Arizona State Rep. Jack Harper (R-Surprise) started a constitutional debate when he suggested that an obscure sentence in the Arizona constitution would require the state to reimburse recalled state Sen. Russell Pearce (R-Mesa) for his campaign. At least one legal expert and materials from the attempted recall of a governor over 20 years ago place Harper's suggestion in vague constitutional territory. Pearce was recalled during Tuesday's election.
Harper was citing Article 8, Part 1, Section 6 of the document, which states, "laws necessary to facilitate the operation of the provisions of this article shall be enacted, including provision for payment by the public treasury of the reasonable special election campaign expenses of such officer." A law was enacted in 1913 calling for a series of reimbursements in recall elections, capping payments to recalled state legislators and county officials at $200, statewide officials at $500 and local government officials at $150.
According to a 1988 opinion from the Arizona attorney general, the 1913 law was repealed in 1973 and not replaced. The opinion, authored by former state Attorney General Bob Corbin, was written after former Gov. Evan Mecham (R) sought $800,000 in reimbursement from the state for expenses related to a recall against him and his impeachment.
Paul Eckstein, a Phoenix attorney who is writing a book on the Arizona constitution, said that it is possible Pearce could seek some money from the state based on the Corbin opinion, but it would likely not be for the entire $159,587 that his campaign spent. According to state records, Pearce raised $230,282 for his recall campaign.
"I think Pearce has a good argument for some recall expenses, but they would be for personal expenses," Eckstein said. "They would not be from his campaign committee."
Eckstein said the only way Pearce could be reimbursed would be for the state to enact a law covering his request. He said that the constitutional language paves the way for a law to be passed, given that no law is currently on the books addressing the issue. He said that during the Mecham question, the legislature needed to pass a special law covering his expenses. Eckstein said that while another part of the state constitution prohibits laws benefiting one person with state funds, the recall language would allow this type of law to be passed in Pearce's case.

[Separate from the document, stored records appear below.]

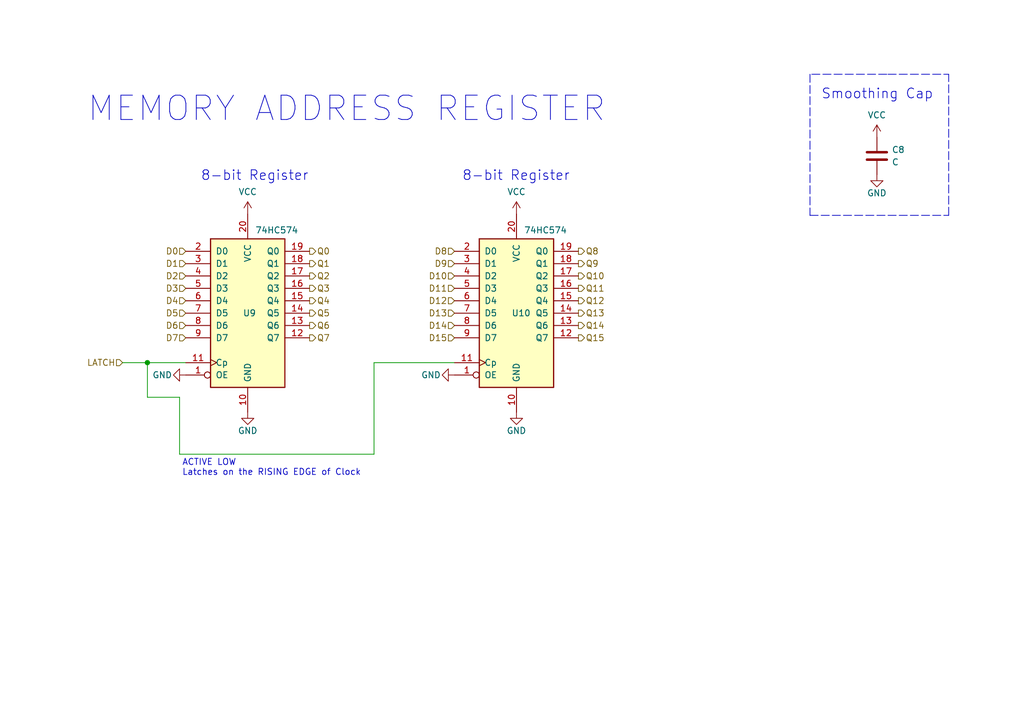
<source format=kicad_sch>
(kicad_sch (version 20211123) (generator eeschema)

  (uuid 40435474-bf95-4b83-a7ad-0a90b6db0f88)

  (paper "A5")

  

  (junction (at 30.226 74.422) (diameter 0) (color 0 0 0 0)
    (uuid 9d1da67a-6a7c-4f7a-a439-23aa7ae87411)
  )

  (wire (pts (xy 76.708 74.422) (xy 76.708 93.218))
    (stroke (width 0) (type default) (color 0 0 0 0))
    (uuid 001108a6-5ae8-4795-a6bf-2e5b7847af01)
  )
  (wire (pts (xy 36.83 93.218) (xy 76.708 93.218))
    (stroke (width 0) (type default) (color 0 0 0 0))
    (uuid 1ac6cd3e-441f-4ee3-ab18-861c823e91d7)
  )
  (wire (pts (xy 30.226 74.422) (xy 30.226 81.534))
    (stroke (width 0) (type default) (color 0 0 0 0))
    (uuid 35ddb686-2fcc-4d3f-917e-eab25df1314f)
  )
  (polyline (pts (xy 166.116 44.196) (xy 194.564 44.196))
    (stroke (width 0) (type default) (color 0 0 0 0))
    (uuid 3eebc202-327e-4033-b46b-6d79418c1969)
  )
  (polyline (pts (xy 194.564 44.196) (xy 194.564 15.24))
    (stroke (width 0) (type default) (color 0 0 0 0))
    (uuid 425ed14f-11f4-4ff4-8689-3b686b26af16)
  )
  (polyline (pts (xy 182.118 15.24) (xy 194.564 15.24))
    (stroke (width 0) (type default) (color 0 0 0 0))
    (uuid 77859b87-52d5-4663-9882-a96fd8a7cc05)
  )
  (polyline (pts (xy 181.864 15.24) (xy 166.116 15.24))
    (stroke (width 0) (type default) (color 0 0 0 0))
    (uuid 9cb69f77-6a1b-4f12-b699-64dfcc9390ef)
  )

  (wire (pts (xy 30.226 74.422) (xy 38.1 74.422))
    (stroke (width 0) (type default) (color 0 0 0 0))
    (uuid a0e4c6f8-f05f-49bf-839f-525944f12d64)
  )
  (wire (pts (xy 93.218 74.422) (xy 76.708 74.422))
    (stroke (width 0) (type default) (color 0 0 0 0))
    (uuid c6c93ee7-7d5f-4e36-97a6-696f279563de)
  )
  (wire (pts (xy 30.226 81.534) (xy 36.83 81.534))
    (stroke (width 0) (type default) (color 0 0 0 0))
    (uuid d148c526-9eaf-4d5c-8284-3b8470683f97)
  )
  (polyline (pts (xy 166.116 15.24) (xy 166.116 44.196))
    (stroke (width 0) (type default) (color 0 0 0 0))
    (uuid dccb98c3-7087-4163-ada9-e6e822b014fd)
  )

  (wire (pts (xy 36.83 81.534) (xy 36.83 93.218))
    (stroke (width 0) (type default) (color 0 0 0 0))
    (uuid e094eecf-545a-4353-ac49-3f302c3f2308)
  )
  (wire (pts (xy 25.146 74.422) (xy 30.226 74.422))
    (stroke (width 0) (type default) (color 0 0 0 0))
    (uuid f584696e-3940-4f36-b486-34d94b640e67)
  )

  (text "8-bit Register" (at 41.148 37.338 0)
    (effects (font (size 2 2)) (justify left bottom))
    (uuid 1a7866a1-2e0d-4cf3-9737-c9701afeaea6)
  )
  (text "Smoothing Cap" (at 168.402 20.574 0)
    (effects (font (size 2 2)) (justify left bottom))
    (uuid 3571afbc-a4ba-40b1-b692-bde73d522bb6)
  )
  (text "8-bit Register" (at 94.742 37.338 0)
    (effects (font (size 2 2)) (justify left bottom))
    (uuid 73cec938-1651-48a0-81f2-ab785f3e86f4)
  )
  (text "MEMORY ADDRESS REGISTER" (at 17.78 25.4 0)
    (effects (font (size 5 5)) (justify left bottom))
    (uuid 9bbc234f-025b-48b4-a5fd-72d0786b81dd)
  )
  (text "ACTIVE LOW\nLatches on the RISING EDGE of Clock" (at 37.338 97.79 0)
    (effects (font (size 1.27 1.27)) (justify left bottom))
    (uuid a553fe90-c989-4222-a4e8-82f6fa18bcf5)
  )

  (hierarchical_label "D7" (shape input) (at 38.1 69.342 180)
    (effects (font (size 1.27 1.27)) (justify right))
    (uuid 02c8ff04-2c2a-4d65-ae82-cb09c7fdb660)
  )
  (hierarchical_label "D14" (shape input) (at 93.218 66.802 180)
    (effects (font (size 1.27 1.27)) (justify right))
    (uuid 082b3bee-ba84-4364-8f7e-01d4f9c449d1)
  )
  (hierarchical_label "Q9" (shape output) (at 118.618 54.102 0)
    (effects (font (size 1.27 1.27)) (justify left))
    (uuid 35a4efb0-d2dd-44a5-858c-25beeac80f9a)
  )
  (hierarchical_label "D15" (shape input) (at 93.218 69.342 180)
    (effects (font (size 1.27 1.27)) (justify right))
    (uuid 36e592a0-f360-4f87-a7df-5383504b339f)
  )
  (hierarchical_label "D9" (shape input) (at 93.218 54.102 180)
    (effects (font (size 1.27 1.27)) (justify right))
    (uuid 441fb2bc-86c9-4b89-920a-919959dfb33b)
  )
  (hierarchical_label "D5" (shape input) (at 38.1 64.262 180)
    (effects (font (size 1.27 1.27)) (justify right))
    (uuid 48ea2726-18bb-4c34-be5a-8ea054e88042)
  )
  (hierarchical_label "D1" (shape input) (at 38.1 54.102 180)
    (effects (font (size 1.27 1.27)) (justify right))
    (uuid 4e2a3db8-570b-4741-8498-cab5a8baf9ae)
  )
  (hierarchical_label "Q15" (shape output) (at 118.618 69.342 0)
    (effects (font (size 1.27 1.27)) (justify left))
    (uuid 5503d867-284e-4895-87ce-57f5e313fc26)
  )
  (hierarchical_label "Q10" (shape output) (at 118.618 56.642 0)
    (effects (font (size 1.27 1.27)) (justify left))
    (uuid 55a7d5fa-dd5e-4f56-b184-a50e5ce59bad)
  )
  (hierarchical_label "Q1" (shape output) (at 63.5 54.102 0)
    (effects (font (size 1.27 1.27)) (justify left))
    (uuid 6b5dec12-27c2-4304-8d39-6d64f309d621)
  )
  (hierarchical_label "Q5" (shape output) (at 63.5 64.262 0)
    (effects (font (size 1.27 1.27)) (justify left))
    (uuid 6c051eb2-24d6-4527-9aa9-297eae2f47d3)
  )
  (hierarchical_label "D6" (shape input) (at 38.1 66.802 180)
    (effects (font (size 1.27 1.27)) (justify right))
    (uuid 756816c1-863b-41a6-ade0-668b6dd720f4)
  )
  (hierarchical_label "D11" (shape input) (at 93.218 59.182 180)
    (effects (font (size 1.27 1.27)) (justify right))
    (uuid 80c52efa-ecb1-4a9b-8c76-326cb6ee905f)
  )
  (hierarchical_label "Q14" (shape output) (at 118.618 66.802 0)
    (effects (font (size 1.27 1.27)) (justify left))
    (uuid 9bad3784-f49f-495a-a8d2-9bbe37cbc1db)
  )
  (hierarchical_label "D4" (shape input) (at 38.1 61.722 180)
    (effects (font (size 1.27 1.27)) (justify right))
    (uuid a1e410a0-af06-4b10-b1e2-314a72550c72)
  )
  (hierarchical_label "Q4" (shape output) (at 63.5 61.722 0)
    (effects (font (size 1.27 1.27)) (justify left))
    (uuid a41ab4f8-471c-479a-868b-50c9c18ae8e0)
  )
  (hierarchical_label "Q6" (shape output) (at 63.5 66.802 0)
    (effects (font (size 1.27 1.27)) (justify left))
    (uuid abde1eb9-9371-480d-9dc4-8db2076a2519)
  )
  (hierarchical_label "D12" (shape input) (at 93.218 61.722 180)
    (effects (font (size 1.27 1.27)) (justify right))
    (uuid b8f41a82-5e34-450c-9193-cfcd74192637)
  )
  (hierarchical_label "LATCH" (shape input) (at 25.146 74.422 180)
    (effects (font (size 1.27 1.27)) (justify right))
    (uuid c7c10db0-53e4-4bc6-9b34-d79e832a6a03)
  )
  (hierarchical_label "Q8" (shape output) (at 118.618 51.562 0)
    (effects (font (size 1.27 1.27)) (justify left))
    (uuid cc3b6662-d6c8-4b56-987c-7ff959e87357)
  )
  (hierarchical_label "D2" (shape input) (at 38.1 56.642 180)
    (effects (font (size 1.27 1.27)) (justify right))
    (uuid d0cca55e-89eb-4d44-a190-be46f33eab4d)
  )
  (hierarchical_label "D10" (shape input) (at 93.218 56.642 180)
    (effects (font (size 1.27 1.27)) (justify right))
    (uuid d41a54cb-5bb2-4c4f-b6f4-aaba818df0ed)
  )
  (hierarchical_label "D0" (shape input) (at 38.1 51.562 180)
    (effects (font (size 1.27 1.27)) (justify right))
    (uuid d7bb38de-0acc-42cc-be9c-af70d02ce5b5)
  )
  (hierarchical_label "Q0" (shape output) (at 63.5 51.562 0)
    (effects (font (size 1.27 1.27)) (justify left))
    (uuid d81aa7dd-37e8-4e62-965f-2ad1c2bfa346)
  )
  (hierarchical_label "D13" (shape input) (at 93.218 64.262 180)
    (effects (font (size 1.27 1.27)) (justify right))
    (uuid d9db0208-023a-4787-a8fc-a16dd4a37f2c)
  )
  (hierarchical_label "Q13" (shape output) (at 118.618 64.262 0)
    (effects (font (size 1.27 1.27)) (justify left))
    (uuid e40fcf60-a631-4ab9-afd4-bd12edac4cb9)
  )
  (hierarchical_label "Q3" (shape output) (at 63.5 59.182 0)
    (effects (font (size 1.27 1.27)) (justify left))
    (uuid e46b780d-5a7b-4d5c-9634-202c83db7697)
  )
  (hierarchical_label "D3" (shape input) (at 38.1 59.182 180)
    (effects (font (size 1.27 1.27)) (justify right))
    (uuid e69696fb-12af-42e9-9e65-e7059a77dde5)
  )
  (hierarchical_label "Q2" (shape output) (at 63.5 56.642 0)
    (effects (font (size 1.27 1.27)) (justify left))
    (uuid e841a278-c20c-4327-b52f-f4fd037133ad)
  )
  (hierarchical_label "D8" (shape input) (at 93.218 51.562 180)
    (effects (font (size 1.27 1.27)) (justify right))
    (uuid ec810609-280d-4007-bc84-9b954b71de66)
  )
  (hierarchical_label "Q12" (shape output) (at 118.618 61.722 0)
    (effects (font (size 1.27 1.27)) (justify left))
    (uuid f98bdbb6-6c11-4ea8-aeb0-3e3e3509ecaf)
  )
  (hierarchical_label "Q7" (shape output) (at 63.5 69.342 0)
    (effects (font (size 1.27 1.27)) (justify left))
    (uuid fabae21c-0bf5-41e1-92c8-b0440c8cdf3c)
  )
  (hierarchical_label "Q11" (shape output) (at 118.618 59.182 0)
    (effects (font (size 1.27 1.27)) (justify left))
    (uuid fd255c8c-4257-42f3-995e-0ec123f6f60f)
  )

  (symbol (lib_id "power:GND") (at 179.832 35.814 0) (unit 1)
    (in_bom yes) (on_board yes)
    (uuid 01a61c2e-ee16-40d6-8415-75ee8e12f2bf)
    (property "Reference" "#PWR047" (id 0) (at 179.832 42.164 0)
      (effects (font (size 1.27 1.27)) hide)
    )
    (property "Value" "GND" (id 1) (at 179.832 39.624 0))
    (property "Footprint" "" (id 2) (at 179.832 35.814 0)
      (effects (font (size 1.27 1.27)) hide)
    )
    (property "Datasheet" "" (id 3) (at 179.832 35.814 0)
      (effects (font (size 1.27 1.27)) hide)
    )
    (pin "1" (uuid 61368319-ddb6-4b87-8d1e-6512c8d4f219))
  )

  (symbol (lib_id "power:VCC") (at 105.918 43.942 0) (unit 1)
    (in_bom yes) (on_board yes) (fields_autoplaced)
    (uuid 24f11056-971d-4c2d-8237-a0ffe58e55d0)
    (property "Reference" "#PWR052" (id 0) (at 105.918 47.752 0)
      (effects (font (size 1.27 1.27)) hide)
    )
    (property "Value" "VCC" (id 1) (at 105.918 39.37 0))
    (property "Footprint" "" (id 2) (at 105.918 43.942 0)
      (effects (font (size 1.27 1.27)) hide)
    )
    (property "Datasheet" "" (id 3) (at 105.918 43.942 0)
      (effects (font (size 1.27 1.27)) hide)
    )
    (pin "1" (uuid ec00cf63-bb68-408d-88a5-069a42647e05))
  )

  (symbol (lib_id "power:VCC") (at 50.8 43.942 0) (unit 1)
    (in_bom yes) (on_board yes) (fields_autoplaced)
    (uuid 2acb0149-4da7-4715-93e0-b2ee7a0cb090)
    (property "Reference" "#PWR049" (id 0) (at 50.8 47.752 0)
      (effects (font (size 1.27 1.27)) hide)
    )
    (property "Value" "VCC" (id 1) (at 50.8 39.37 0))
    (property "Footprint" "" (id 2) (at 50.8 43.942 0)
      (effects (font (size 1.27 1.27)) hide)
    )
    (property "Datasheet" "" (id 3) (at 50.8 43.942 0)
      (effects (font (size 1.27 1.27)) hide)
    )
    (pin "1" (uuid 6db868fe-82ab-4e4e-a0ef-d7849bd34874))
  )

  (symbol (lib_id "power:GND") (at 93.218 76.962 270) (unit 1)
    (in_bom yes) (on_board yes)
    (uuid 33a85f38-92e4-48e5-ae28-101802795162)
    (property "Reference" "#PWR051" (id 0) (at 86.868 76.962 0)
      (effects (font (size 1.27 1.27)) hide)
    )
    (property "Value" "GND" (id 1) (at 88.392 76.962 90))
    (property "Footprint" "" (id 2) (at 93.218 76.962 0)
      (effects (font (size 1.27 1.27)) hide)
    )
    (property "Datasheet" "" (id 3) (at 93.218 76.962 0)
      (effects (font (size 1.27 1.27)) hide)
    )
    (pin "1" (uuid 4a1499a9-819e-4387-bcfb-f9082a6c3372))
  )

  (symbol (lib_id "Device:C") (at 179.832 32.004 0) (unit 1)
    (in_bom yes) (on_board yes) (fields_autoplaced)
    (uuid 4d1d82a2-e3bc-45ba-8b04-e957ccca89e9)
    (property "Reference" "C8" (id 0) (at 182.88 30.7339 0)
      (effects (font (size 1.27 1.27)) (justify left))
    )
    (property "Value" "C" (id 1) (at 182.88 33.2739 0)
      (effects (font (size 1.27 1.27)) (justify left))
    )
    (property "Footprint" "Capacitor_SMD:C_0805_2012Metric" (id 2) (at 180.7972 35.814 0)
      (effects (font (size 1.27 1.27)) hide)
    )
    (property "Datasheet" "~" (id 3) (at 179.832 32.004 0)
      (effects (font (size 1.27 1.27)) hide)
    )
    (pin "1" (uuid 3acdc973-e1dd-42e7-bf59-4e4a8821fe64))
    (pin "2" (uuid 03a2dcdf-e304-430c-8f8b-d1fbbf29300f))
  )

  (symbol (lib_id "power:VCC") (at 179.832 28.194 0) (unit 1)
    (in_bom yes) (on_board yes) (fields_autoplaced)
    (uuid 51792609-4ea3-40c5-bdab-dc1dabed3022)
    (property "Reference" "#PWR046" (id 0) (at 179.832 32.004 0)
      (effects (font (size 1.27 1.27)) hide)
    )
    (property "Value" "VCC" (id 1) (at 179.832 23.622 0))
    (property "Footprint" "" (id 2) (at 179.832 28.194 0)
      (effects (font (size 1.27 1.27)) hide)
    )
    (property "Datasheet" "" (id 3) (at 179.832 28.194 0)
      (effects (font (size 1.27 1.27)) hide)
    )
    (pin "1" (uuid e611a26c-6bea-49a5-bb26-49db2a97b5c1))
  )

  (symbol (lib_id "74xx:74LS574") (at 105.918 64.262 0) (unit 1)
    (in_bom yes) (on_board yes)
    (uuid a02efd01-2b38-4d4e-a599-e62b791cd2c8)
    (property "Reference" "U10" (id 0) (at 104.902 64.262 0)
      (effects (font (size 1.27 1.27)) (justify left))
    )
    (property "Value" "74HC574" (id 1) (at 107.442 47.244 0)
      (effects (font (size 1.27 1.27)) (justify left))
    )
    (property "Footprint" "Package_SO:SO-20_5.3x12.6mm_P1.27mm" (id 2) (at 105.918 64.262 0)
      (effects (font (size 1.27 1.27)) hide)
    )
    (property "Datasheet" "http://www.ti.com/lit/gpn/sn74LS574" (id 3) (at 105.918 64.262 0)
      (effects (font (size 1.27 1.27)) hide)
    )
    (pin "1" (uuid 78657065-ab87-4c3e-b3e6-7d302923d97d))
    (pin "10" (uuid 21e73917-35d0-4e91-9334-05a52c787a24))
    (pin "11" (uuid 42b907f4-c06a-4fa8-b579-02b1abe60aeb))
    (pin "12" (uuid 9ab27220-c701-4d62-998c-5e749bcd08c4))
    (pin "13" (uuid 4b715f96-1b15-41f0-b0b3-b9ea17e886b6))
    (pin "14" (uuid 32e4483c-d923-47e3-ab8e-9d9e3e599735))
    (pin "15" (uuid 8281b47b-8b62-43f3-af19-33fbdddca8d1))
    (pin "16" (uuid a78563d6-4612-4644-98a9-f66203c70f7e))
    (pin "17" (uuid 457bdeba-81ae-4e0a-9e30-c3cbe069d235))
    (pin "18" (uuid d3c0e560-c493-4e4c-9180-3cee5b44ea26))
    (pin "19" (uuid a79fd2fc-e353-4b19-91e3-fa2769d28de8))
    (pin "2" (uuid cd1c0880-a0d3-4d9a-8f3d-b1c37396e8a2))
    (pin "20" (uuid d47ab163-e409-42d6-8188-a03cde580158))
    (pin "3" (uuid 9abd2a0f-9708-47c8-9829-bc06f32fa7d5))
    (pin "4" (uuid 62d53b96-b211-4529-985e-64c730727dde))
    (pin "5" (uuid 01f60667-5d83-470e-b172-c6719cb4017f))
    (pin "6" (uuid e9be2e2f-c938-4996-92f1-771f66807b3e))
    (pin "7" (uuid 895728ae-ab37-4888-9753-55a131772288))
    (pin "8" (uuid d0859fb4-88fc-4f7a-8dc6-524e4db9eb0a))
    (pin "9" (uuid 37d4b186-8bb7-492e-b7a9-f666431062e8))
  )

  (symbol (lib_id "74xx:74LS574") (at 50.8 64.262 0) (unit 1)
    (in_bom yes) (on_board yes)
    (uuid a5865787-26f7-48b4-ab6e-a6c0eb48b515)
    (property "Reference" "U9" (id 0) (at 49.784 64.262 0)
      (effects (font (size 1.27 1.27)) (justify left))
    )
    (property "Value" "74HC574" (id 1) (at 52.324 47.244 0)
      (effects (font (size 1.27 1.27)) (justify left))
    )
    (property "Footprint" "Package_SO:SO-20_5.3x12.6mm_P1.27mm" (id 2) (at 50.8 64.262 0)
      (effects (font (size 1.27 1.27)) hide)
    )
    (property "Datasheet" "http://www.ti.com/lit/gpn/sn74LS574" (id 3) (at 50.8 64.262 0)
      (effects (font (size 1.27 1.27)) hide)
    )
    (pin "1" (uuid 83a8b6f9-1391-4f31-a5e2-8efcb868b9a9))
    (pin "10" (uuid 4e430311-df66-4cac-974e-8a3c4ba22d06))
    (pin "11" (uuid 8bf7b0fc-4278-47fc-9f30-cc66828af910))
    (pin "12" (uuid 208a993c-07a2-4476-963e-35b3491baa43))
    (pin "13" (uuid 1e29df7d-6328-4284-bf8e-6ba8f5f7247d))
    (pin "14" (uuid ed36a2de-8c2c-494c-ac60-6edeb2e6c20c))
    (pin "15" (uuid b64f6021-d522-4b65-935d-6fb70cc803c5))
    (pin "16" (uuid a33c3b65-89fd-4fcb-81bf-4aacad80dbea))
    (pin "17" (uuid 14b53a88-30b4-403d-8ba1-be8379c73b0b))
    (pin "18" (uuid a42a16c7-cb2d-4b99-b81f-91f8671fcea0))
    (pin "19" (uuid 1e2f9d02-db73-4d79-bc59-967375b32e97))
    (pin "2" (uuid c2c183ef-9e6f-4721-9789-4ebe156304ab))
    (pin "20" (uuid dd113bd0-0c9b-4a61-90c7-13dd38c12d89))
    (pin "3" (uuid 6b293101-0ae0-4171-9963-f55e5c4db330))
    (pin "4" (uuid 808d585b-bb38-4a38-8879-021df672c470))
    (pin "5" (uuid fad45a13-172c-4aca-82e3-a85a235aacea))
    (pin "6" (uuid 0f2b00a4-8675-434f-874b-4c3f59e6112b))
    (pin "7" (uuid a2e34ea2-8a5f-4abb-bfa5-5d343b366200))
    (pin "8" (uuid 88a2e098-8127-4b66-bbb2-1da3ab33ae1b))
    (pin "9" (uuid 7af83dfd-6377-4d26-b1cd-4cbdccf755cf))
  )

  (symbol (lib_id "power:GND") (at 105.918 84.582 0) (unit 1)
    (in_bom yes) (on_board yes)
    (uuid bba49209-2aff-49e8-8d87-df161f35c19c)
    (property "Reference" "#PWR053" (id 0) (at 105.918 90.932 0)
      (effects (font (size 1.27 1.27)) hide)
    )
    (property "Value" "GND" (id 1) (at 105.918 88.392 0))
    (property "Footprint" "" (id 2) (at 105.918 84.582 0)
      (effects (font (size 1.27 1.27)) hide)
    )
    (property "Datasheet" "" (id 3) (at 105.918 84.582 0)
      (effects (font (size 1.27 1.27)) hide)
    )
    (pin "1" (uuid b08bba88-56a8-4096-bb07-78704d8ebb46))
  )

  (symbol (lib_id "power:GND") (at 50.8 84.582 0) (unit 1)
    (in_bom yes) (on_board yes)
    (uuid cbb926ee-ff32-457f-b395-b948a59de247)
    (property "Reference" "#PWR050" (id 0) (at 50.8 90.932 0)
      (effects (font (size 1.27 1.27)) hide)
    )
    (property "Value" "GND" (id 1) (at 50.8 88.392 0))
    (property "Footprint" "" (id 2) (at 50.8 84.582 0)
      (effects (font (size 1.27 1.27)) hide)
    )
    (property "Datasheet" "" (id 3) (at 50.8 84.582 0)
      (effects (font (size 1.27 1.27)) hide)
    )
    (pin "1" (uuid adb8665d-afd7-455f-b680-3f55e0b5fd45))
  )

  (symbol (lib_id "power:GND") (at 38.1 76.962 270) (unit 1)
    (in_bom yes) (on_board yes)
    (uuid d90d9144-2127-4412-b1bc-0836f555d32b)
    (property "Reference" "#PWR048" (id 0) (at 31.75 76.962 0)
      (effects (font (size 1.27 1.27)) hide)
    )
    (property "Value" "GND" (id 1) (at 33.274 76.962 90))
    (property "Footprint" "" (id 2) (at 38.1 76.962 0)
      (effects (font (size 1.27 1.27)) hide)
    )
    (property "Datasheet" "" (id 3) (at 38.1 76.962 0)
      (effects (font (size 1.27 1.27)) hide)
    )
    (pin "1" (uuid 9b9dc128-8cdf-47b1-88c5-c976db71e426))
  )
)

</source>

Eckstein said he has not seen a record of the constitutional convention's thinking in terms of the reimbursement issue.
In the Mecham case, the former governor was seeking funds covering both the recall and impeachment trial, which differs a bit from a possible Pearce reimbursement. Mecham was indicted for illegal campaign contributions, and the recall campaign starting after the indictment. Mecham was then impeached by the legislature before the recall election could take place, thus cancelling the recall. He settled with the state legislature for several hundred thousand dollars.
Pearce has not indicated if he intends to seek state funds for the recall. His spokesman Chad Willems said that he has not spoken to Pearce about it. Harper also told HuffPost that he did not discuss the issue with the recalled senator. Pearce, the architect of Arizona's controversial immigration law, is the first state legislator in Arizona history to be recalled.
While Pearce has not indicated that he would seek state funds, Arizona Democrats have said they would likely oppose any legislation to grant him the funds for his recall campaign. State House Minority Leader Chad Campbell (D-Phoenix) said "without a doubt" that Democratic legislators would oppose any money sought by Pearce.
"It would be the height of irony for Russell Pearce, the champion of small government to come back to the legislature to ask for money," said Campbell.
At the same time, Campbell thinks that it is unlikely Pearce would decide to seek the funds.
"It can't ever see Russell doing this," he said.